The 22-year-old CEO of the organization reports he is now considering entry into the U.S. market. But the question remains: Why did a Silicon Valley entrepreneur choose to start his Health Tech venture in Singapore? The Singapore government was impressed enough with the idea that it invested $500,000 through its National Research Foundation to help fund the tech startup. But there must be other reasons.

The Singapore health care system is often touted by conservatives as a model for health reform in this country. Singaporeans have been required to set aside a portion of their income into a Medisave account (6.5 percent – 9 percent) to fund their current and future health care needs since 1984.  Medisave accounts are a type of health savings account (HSA), while MediShield is an insurance scheme that functions similar to a major medical or high-deductible plan.

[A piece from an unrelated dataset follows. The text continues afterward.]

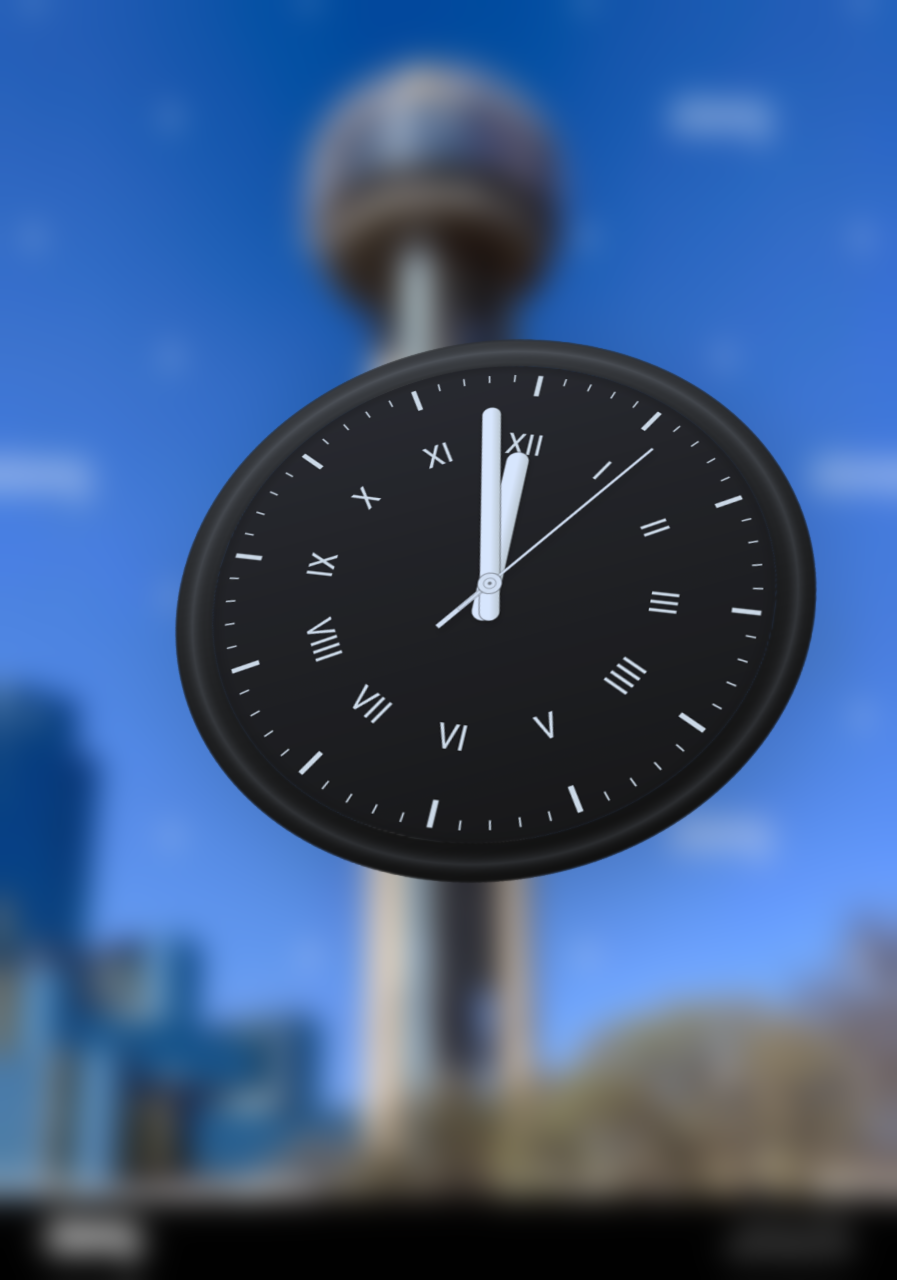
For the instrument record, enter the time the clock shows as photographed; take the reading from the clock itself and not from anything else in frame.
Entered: 11:58:06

About 5 million Singaporeans control a significant portion of their own health care dollars. Thus, you could expect them to be more cost-conscious and act like consumers because they have an incentive to compare prices and control costs. But engaged consumers also generate spillover benefits. You see, when consumers control their own funds, they stimulate beneficial behaviors in suppliers who compete for those funds. This includes the creation of innovative services that become available as providers look for ways to gain patients’ patronage. By contrast, Americans’ overreliance on third-party payment inhibits the development of innovative service models in health care.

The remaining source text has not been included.